Mortality Among Veterans with a Diagnosis of Pyruvate Kinase (PK) Deficiency: A Real-World Study Using US Veterans Health Administration Data

Background: Pyruvate kinase (PK) deficiency is a rare, inherited disorder caused by autosomal recessive mutations in the PKLR gene, whereby a glycolytic defect causes reduced adenosine triphosphate levels and leads to hemolytic anemia. Patients with PK deficiency can experience serious complications associated with the disease and its treatment, including osteoporosis, pulmonary hypertension, sepsis, iron overload, and liver cirrhosis. The current standard of care for PK deficiency is supportive, including blood transfusions, splenectomy, iron chelation therapy and/or interventions for other disease-related morbidity. There is no approved therapy for this condition. Identifying PK deficiency in real-world data is challenging due to a lack of diagnosis codes and treatments that are specific to PK deficiency. As a result, population-based studies of PK deficiency using claims or electronic health record databases are limited. In addition, data on mortality in this patient population are lacking and limited to a few individual case reports. This study aimed to identify patients with a PK deficiency diagnosis as documented by physicians and to compare their mortality to an age- and gender-matched cohort of individuals without PK deficiency.

Methods: Patients with ≥ 1 diagnosis code related to PK deficiency (i.e., anemia due to disorders of glycolytic enzymes [International Classification of Diseases, Tenth Revision, Clinical Modification (ICD-10-CM) D55.2], other hemolytic anemias due to enzyme deficiency [ICD-9-CM 282.3], or unspecified hereditary hemolytic anemia [ICD-9-CM 282.9, ICD-10-CM D58.9]) between January 1995 and July 2019 were selected from the US Veterans Health Administration (VHA) database. To be considered for inclusion, physicians’ notes were required to contain the words “pyruvate”, “kinase”, and “deficiency.” A manual review of these physicians’ notes was performed to identify patients with a physician-documented diagnosis of PK deficiency (PK deficiency cohort). The index date for the PK deficiency cohort was defined as the date of the first medical record with a diagnosis code related to PK deficiency. Each patient in the PK deficiency cohort was matched 1:5 by age at index, sex, and index year (± 1 year) to patients from the general VHA population with no diagnosis codes related to PK deficiency (non-PK deficiency cohort). The index date for the non-PK deficiency cohort was defined as a random visit date during their match’s index year. Survival time from the index date was compared between the PK deficiency cohort and their non-PK deficiency cohort matches using a univariate Cox proportional hazards model with robust standard error estimation.

Results: A total of 18 patients met inclusion criteria for the PK deficiency cohort and were matched to 90 individuals in the non-PK deficiency cohort. Baseline characteristics for both cohorts are shown in the Table. For both cohorts, the mean age at index was 57 years and 94% of patients were male; 83–85% were white and the mean Charlson Comorbidity Index score was 0.4–0.5 (no significant differences between cohorts). Imbalances remained between the two cohorts with regard to region and body mass index.
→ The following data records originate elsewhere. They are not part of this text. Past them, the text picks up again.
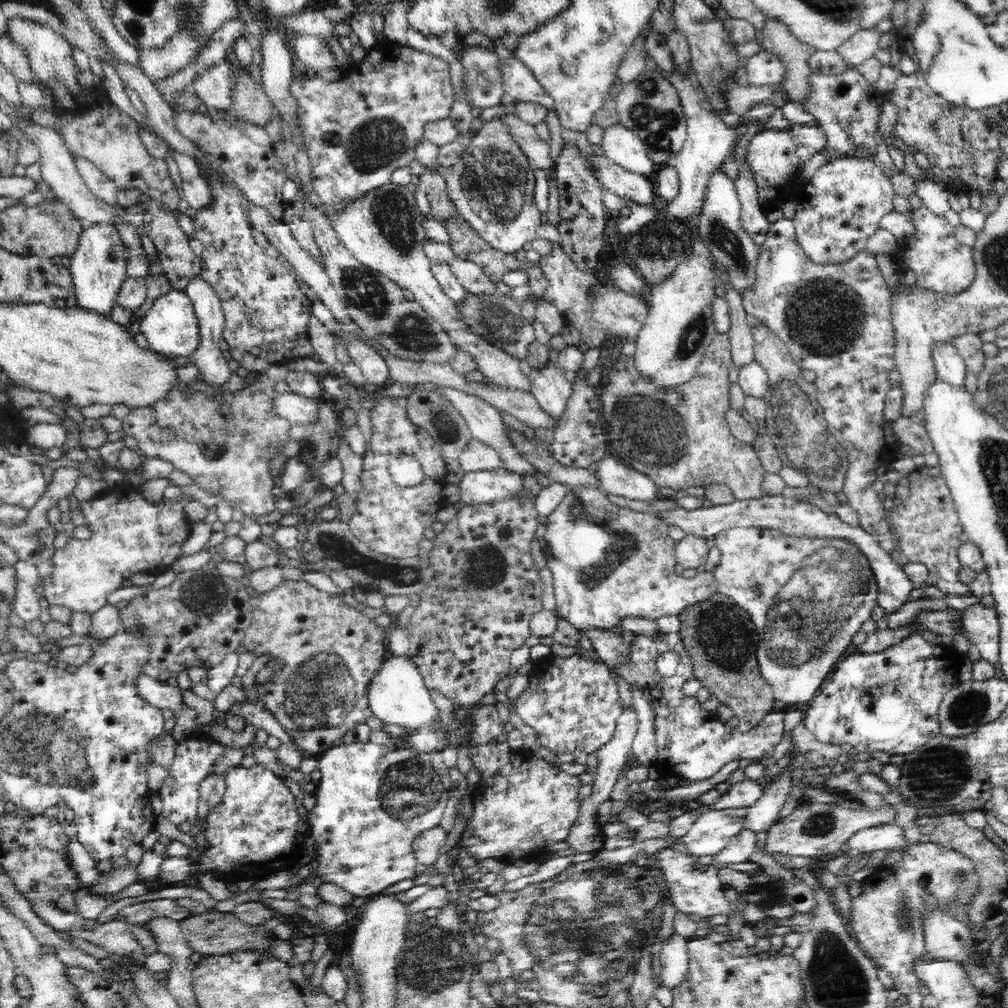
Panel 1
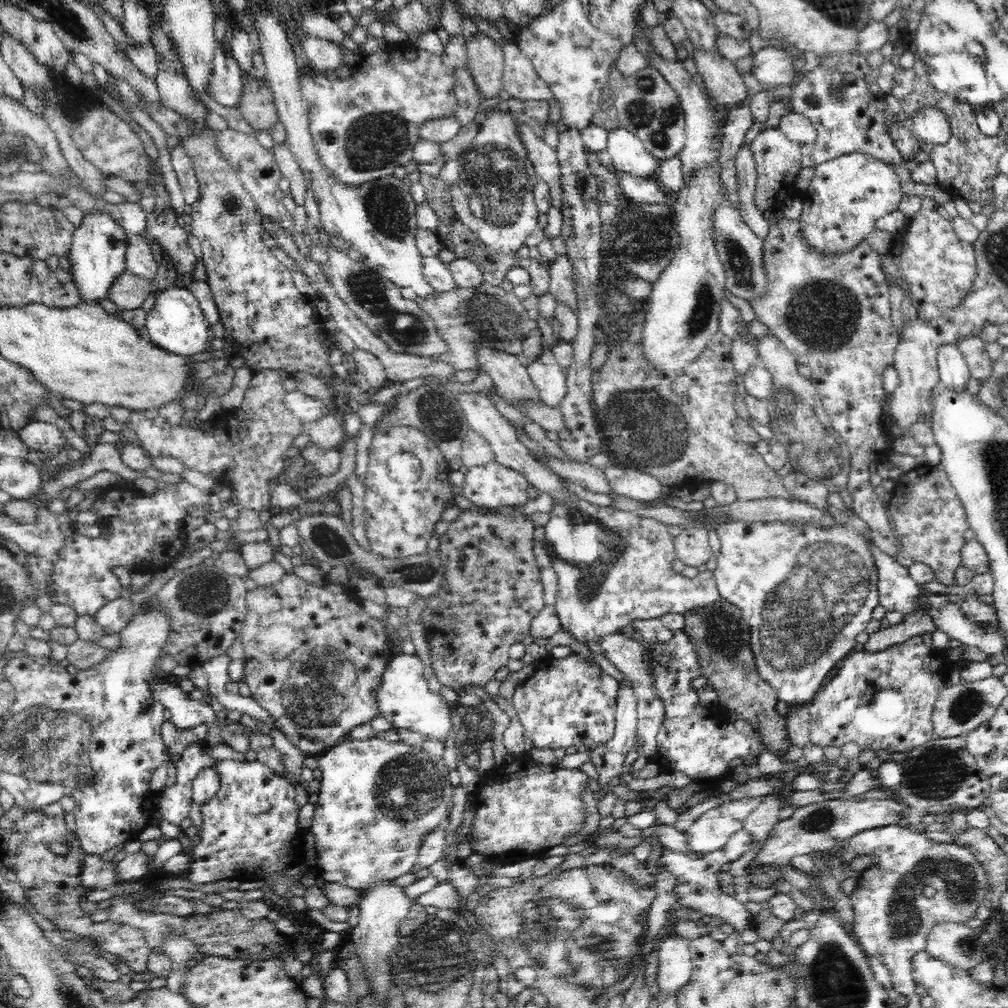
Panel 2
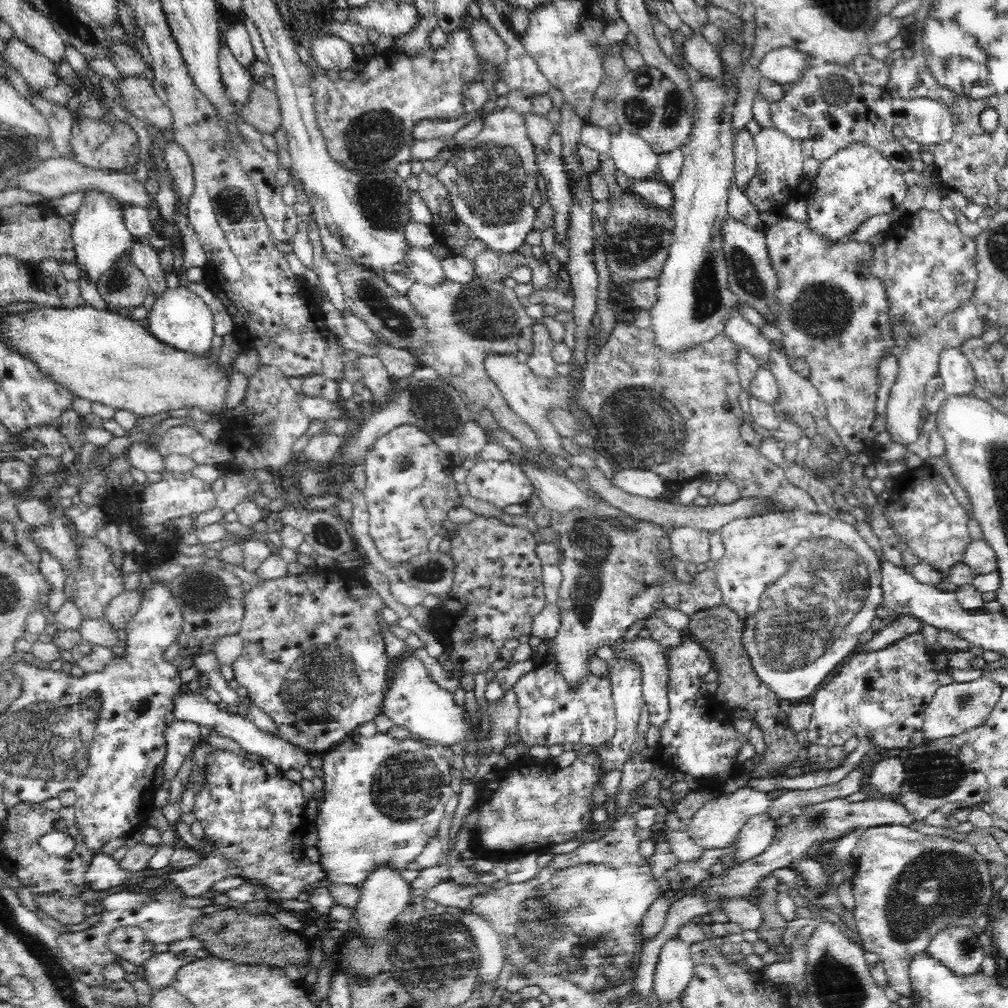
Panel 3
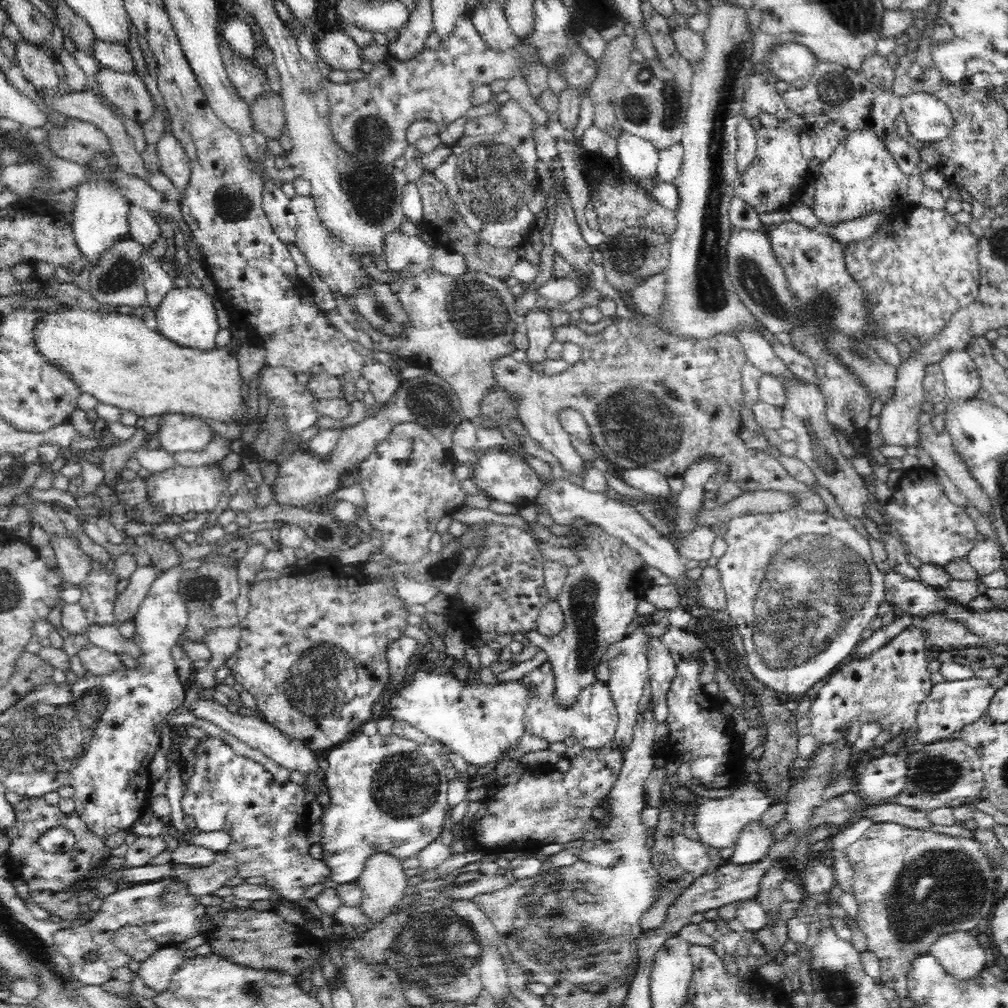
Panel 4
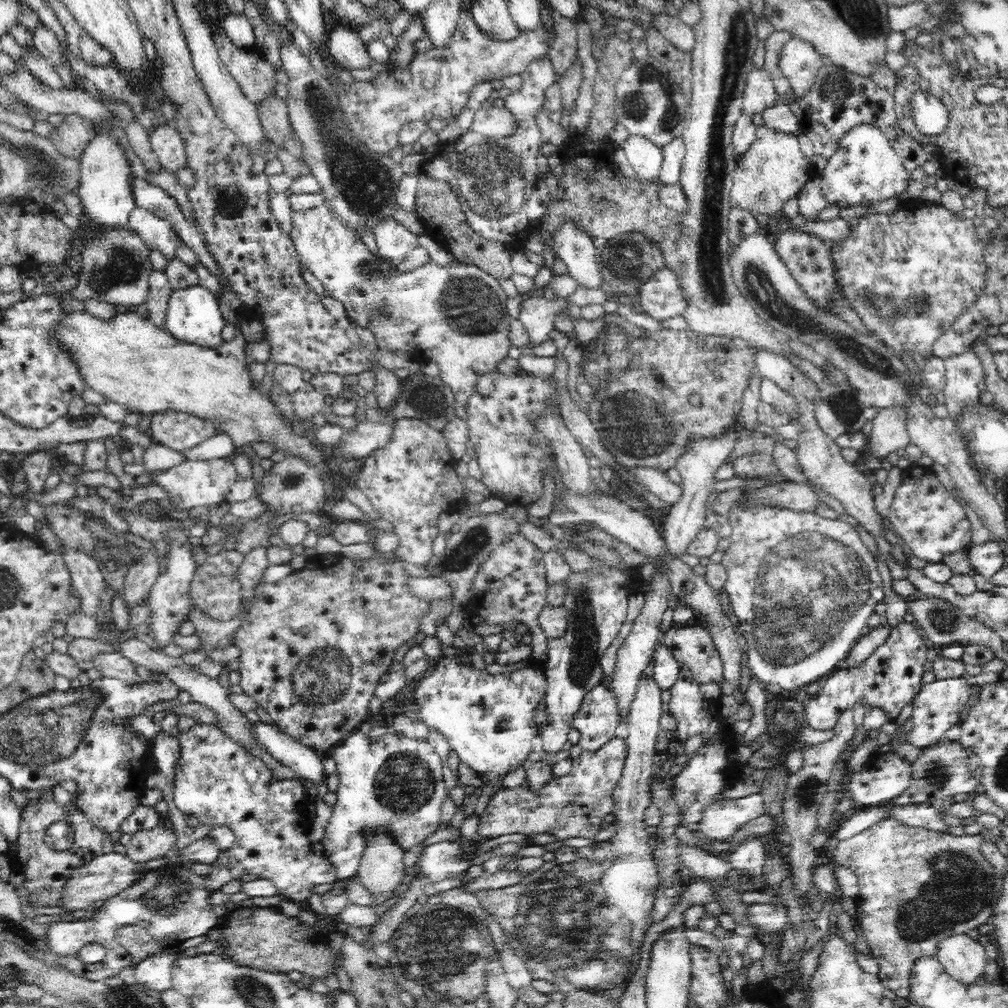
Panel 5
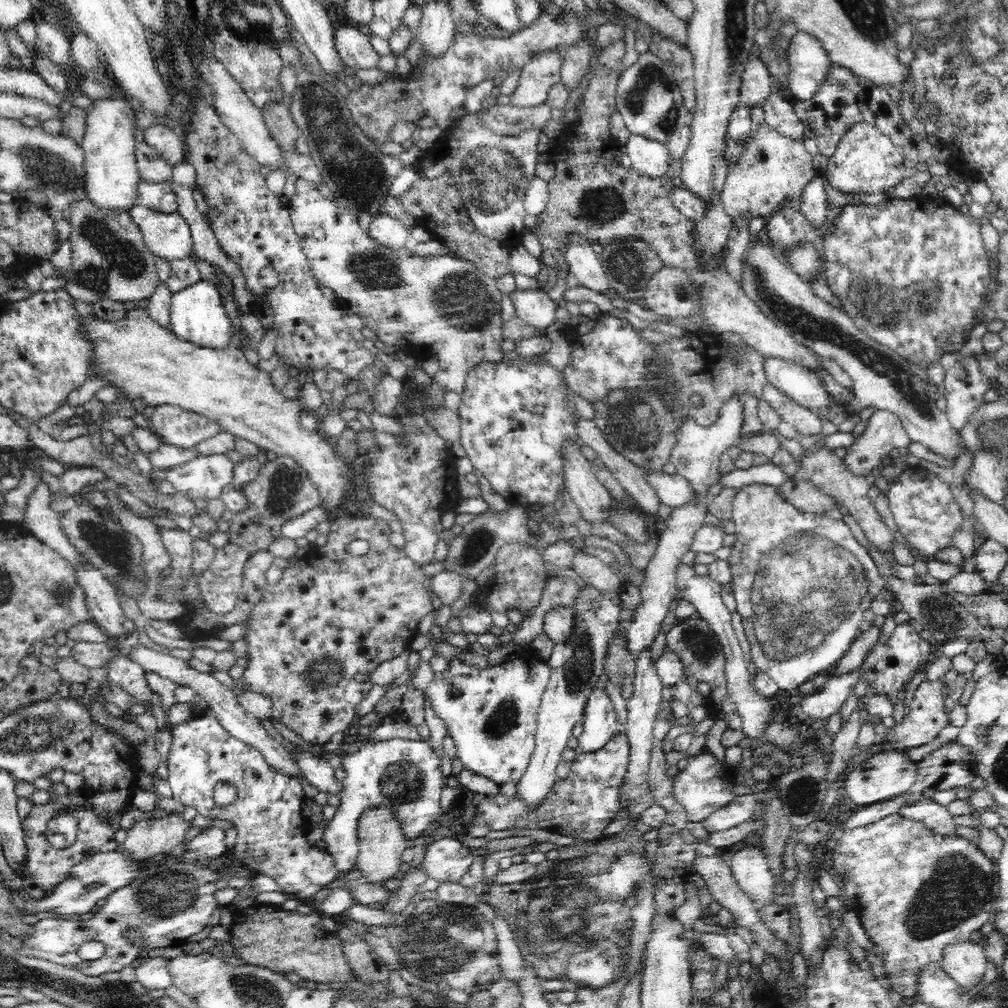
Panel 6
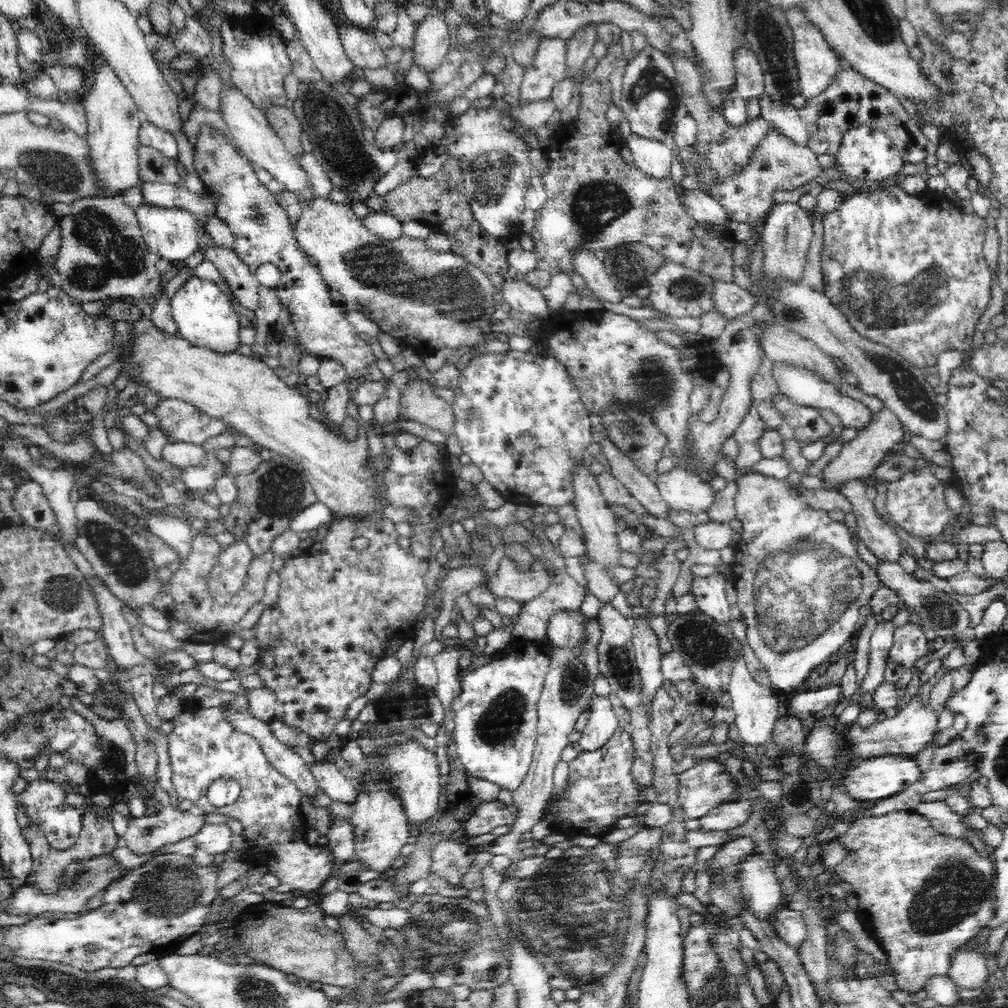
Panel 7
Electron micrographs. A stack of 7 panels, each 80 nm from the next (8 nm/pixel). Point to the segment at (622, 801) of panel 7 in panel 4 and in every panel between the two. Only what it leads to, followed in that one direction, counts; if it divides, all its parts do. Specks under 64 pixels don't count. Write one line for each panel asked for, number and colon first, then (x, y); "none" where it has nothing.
4: (545, 805)
5: (572, 806)
6: (581, 806)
The median follow-up was 6.0 years for the PK deficiency cohort and 8.0 years for the non-PK deficiency cohort. Over the follow-up period, there were 9 (50%) observed deaths in the PK deficiency cohort and 28 (31%) observed deaths in the non-PK deficiency cohort. The median time until death was 10.9 years for the PK deficiency cohort and 17.1 years for the non-PK deficiency cohort; the Kaplan–Meier curves for both cohorts are shown in the Figure. Patients in the non-PK deficiency cohort had a significantly longer time to death than the PK deficiency cohort (hazard ratio: 2.3; p = 0.0306); 10 years after index, 42% of patients in the PK deficiency cohort had died compared with 28% of those in the non-PK deficiency cohort.
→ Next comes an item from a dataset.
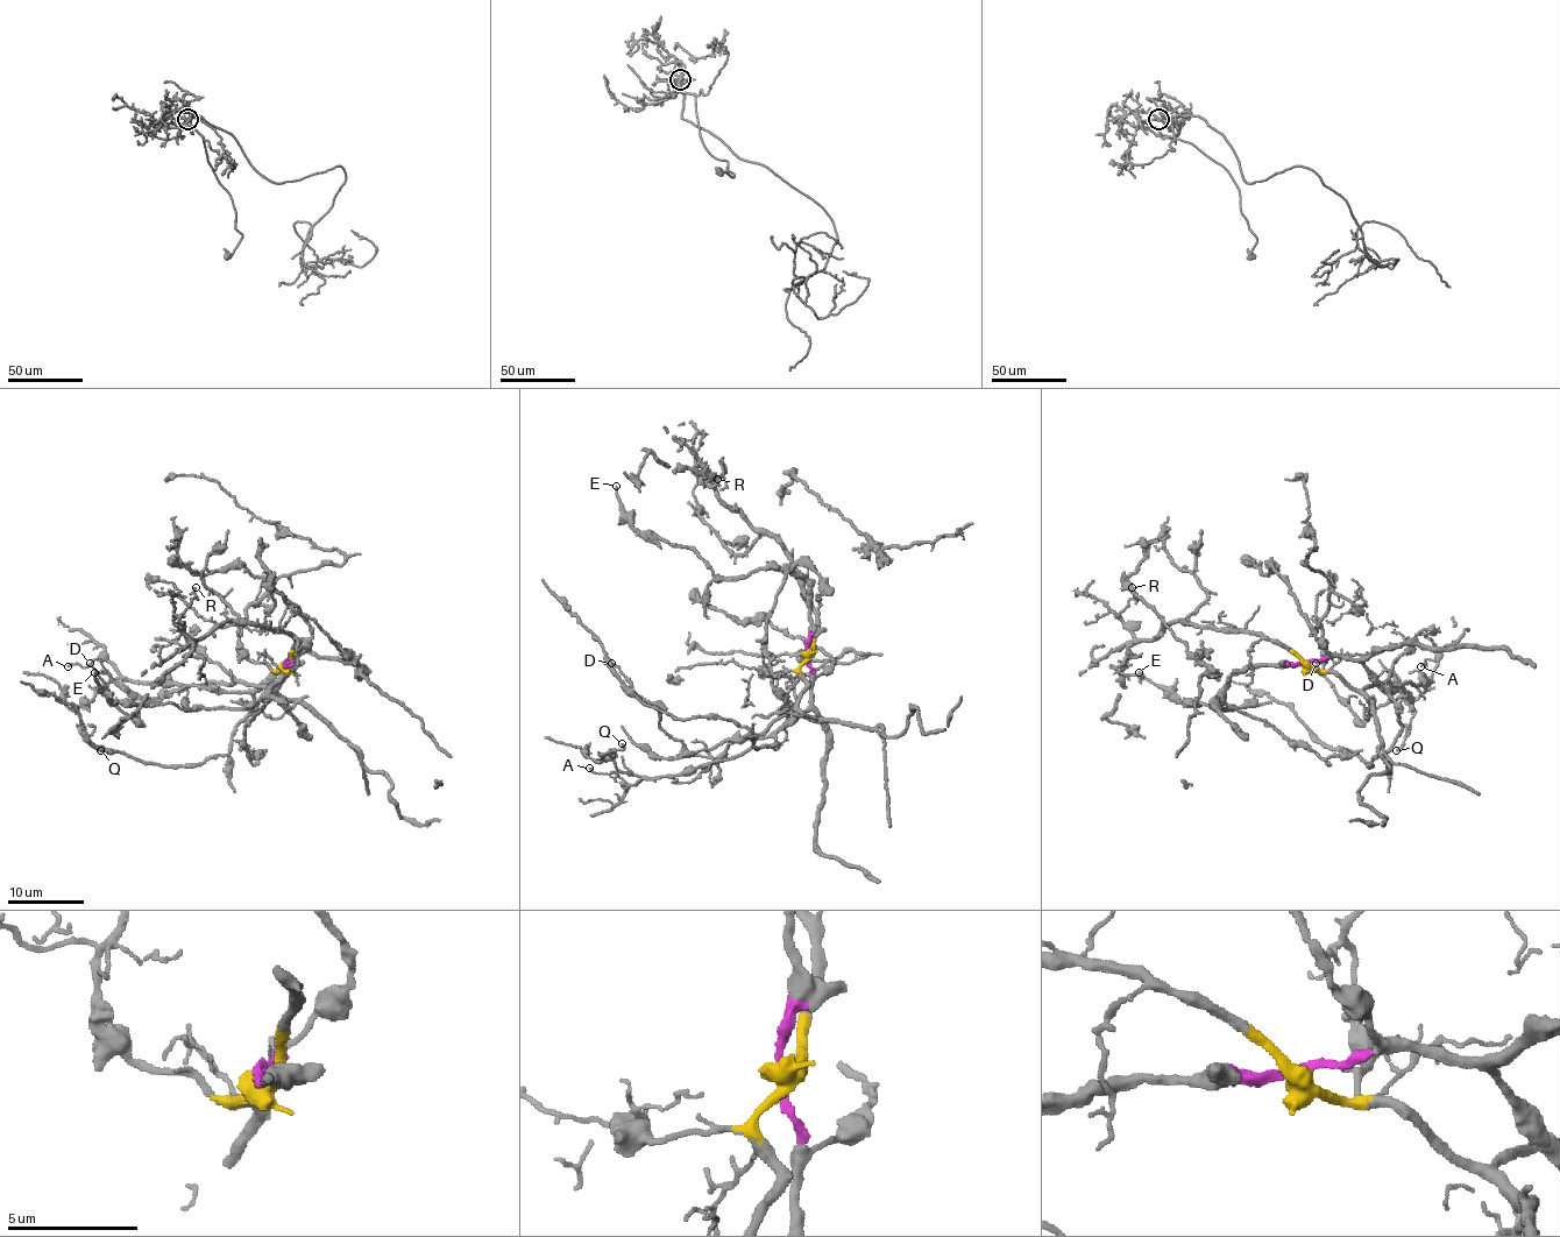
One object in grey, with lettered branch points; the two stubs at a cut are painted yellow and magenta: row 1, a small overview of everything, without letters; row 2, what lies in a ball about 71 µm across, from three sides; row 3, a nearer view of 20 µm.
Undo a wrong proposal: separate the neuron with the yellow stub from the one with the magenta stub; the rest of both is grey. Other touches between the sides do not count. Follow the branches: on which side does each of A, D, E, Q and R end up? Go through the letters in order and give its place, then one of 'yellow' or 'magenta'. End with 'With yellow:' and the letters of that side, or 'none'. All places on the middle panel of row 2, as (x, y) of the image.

Conclusions: The results of this study suggest that patients with PK deficiency may be at an increased risk of mortality. Further research to understand cause of death in this population is warranted, as is the replication of this study using larger sample sizes and other real-world data sources that better represent females and the pediatric and adolescent PK deficiency age groups.